Others unable to get on their trains at all said it had been "an appalling few days".

It's really good to be home. We've been in Brussels for three extra days so we're really relieved
Eurostar passenger Jan

On Tuesday, the first train left Paris at 0810 local time (0710 GMT), and the first departure from St Pancras, in London, was at 0740 GMT.

By late morning, four Eurostar trains had departed from St Pancras, three from Paris and two from Brussels.
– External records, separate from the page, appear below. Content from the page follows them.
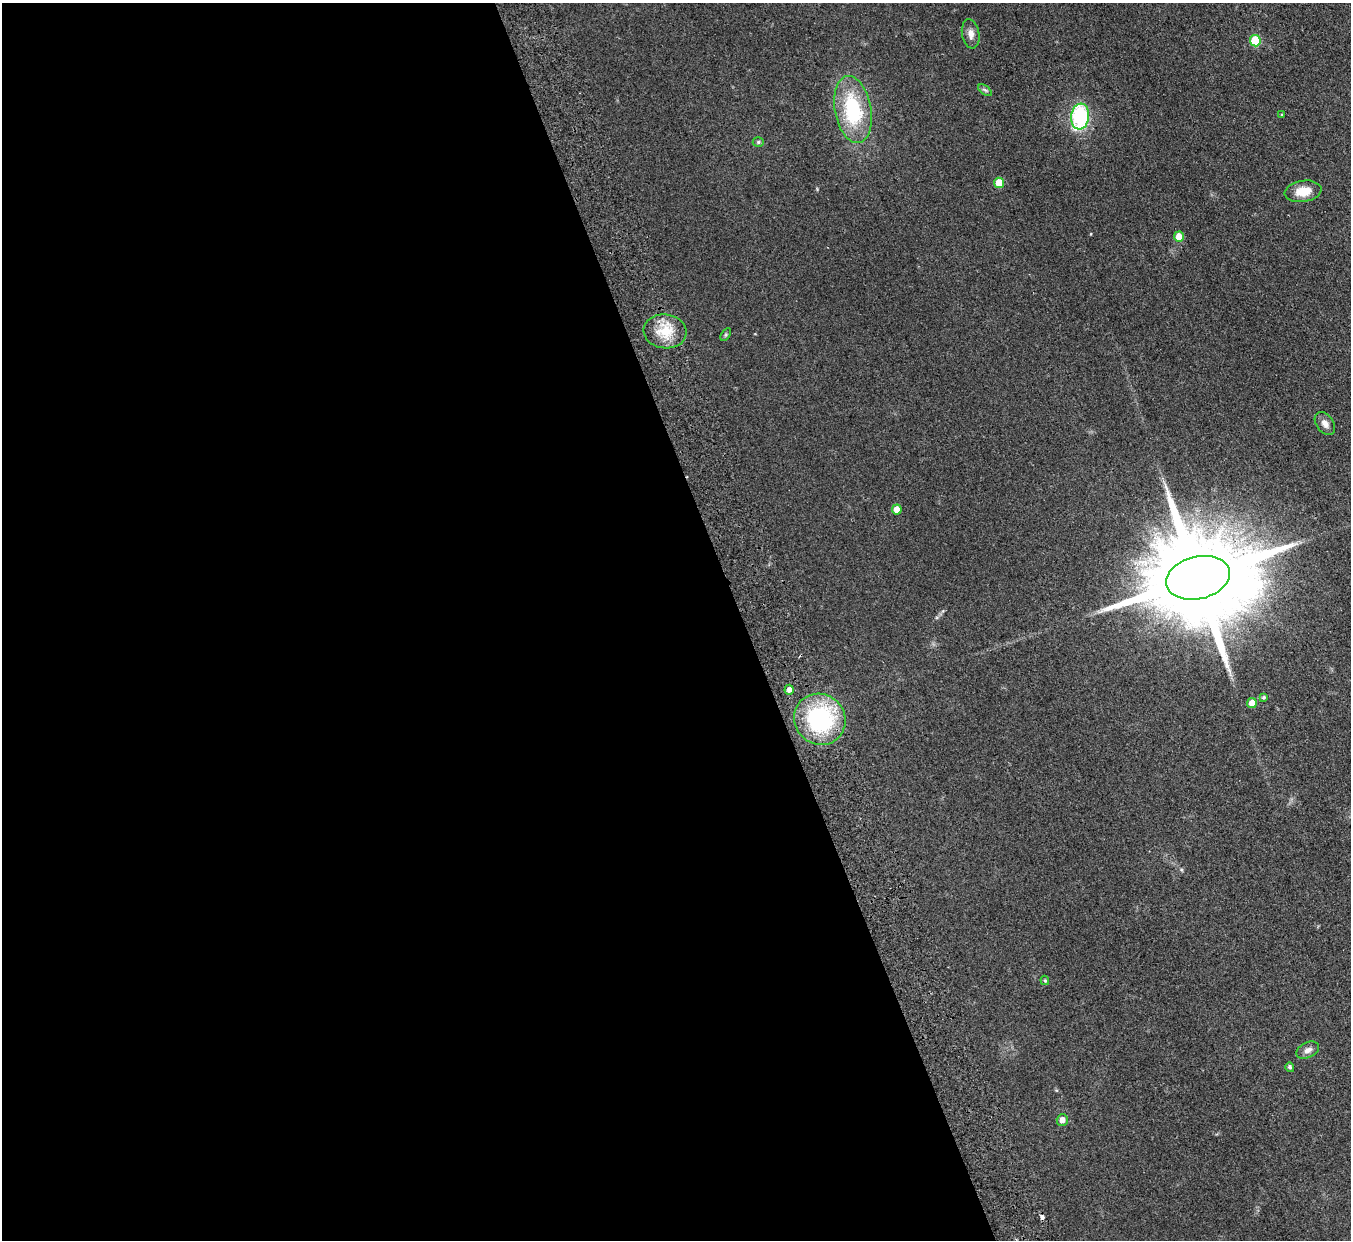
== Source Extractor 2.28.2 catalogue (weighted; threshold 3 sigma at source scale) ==
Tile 9 of 4 x 4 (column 1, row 3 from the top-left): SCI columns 55-1403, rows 1537-2774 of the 5506 x 5424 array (HDU 1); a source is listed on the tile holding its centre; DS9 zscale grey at full resolution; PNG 1353 x 1242 px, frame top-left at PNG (2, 3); each listed source drawn as its Kron ellipse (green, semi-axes under 4 px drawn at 4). Shown black and unused: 55% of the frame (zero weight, under 2 of 3 exposures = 3% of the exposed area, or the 3 px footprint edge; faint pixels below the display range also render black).
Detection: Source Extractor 2.28.2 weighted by HDU 2 'WHT'; one run over the whole footprint, this tile lists its part. Background 0.0678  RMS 0.0077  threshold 0.0345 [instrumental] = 3 sigma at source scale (4.5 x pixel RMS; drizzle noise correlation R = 1.50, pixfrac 1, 0.05/0.05 arcsec/px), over >= 5 px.
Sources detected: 24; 1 cosmic-ray / hot-pixel residue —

Each had a capacity of 750 passengers.

Initially, Eurostar prevented customers with on-the-day tickets from boarding while it cleared its backlog, but they were later allowed on board.

Eurostar said it hoped to have carried 26,000 passengers in total by the end of Tuesday.

Passengers with tickets for travel between 19 and 24 December have been told they can go to a terminal on Wednesday or Thursday and Eurostar "will do its best to allocate a seat on the next available train".

But chief executive Richard Brown said services would not return to normal until "after Christmas".

Some passengers were relieved to get on a train, but others were still angry with the company.

Stephanie Budd, 34, from Wallington, Surrey, finally arrived at St Pancras after taking her four children to Disneyland Paris, and ending up spending three nights in Brussels.

She said: "The lack of information has been awful. Since Friday we have not known when we would be able to get home.

"It just was not explained that this would take so long. I'm so angry."

Out of service

The problems began on Friday, when five Eurostar trains broke down in the tunnel after condensation affected electrical systems.

Eurostar graphic

Another train, which had been laid on to try to clear the backlog, suffered the same fate as it left the tunnel in Kent on Saturday night.

Ian Nunn, Eurostar: "We are getting people through and into trains"

The company said snow shields used to protect the trains' electrics had worked for the past 15 years, but a recent cold snap in France had been "unprecedented".

Eurostar trains were taken out of service while it tried to rectify the problem, causing a massive backlog of stranded passengers on both sides of the Channel.

The company tested modifications to trains on Monday, and said it was confident there would be no problems.

The problems with Eurostar had a knock-on effect for Eurotunnel train services carrying cars and lorries through the tunnel.

It closed its car shuttle service to new passengers on Monday after saying its terminal in Folkestone, Kent, had reached "saturation" point.

A backlog of 7,000 vehicles built up but the process of starting to clear those started on Tuesday.

Day trip bookings for travel on Tuesday and Wednesday have been cancelled.

Eurotunnel said anyone without a reservation or with a day trip ticket should contact it before setting off.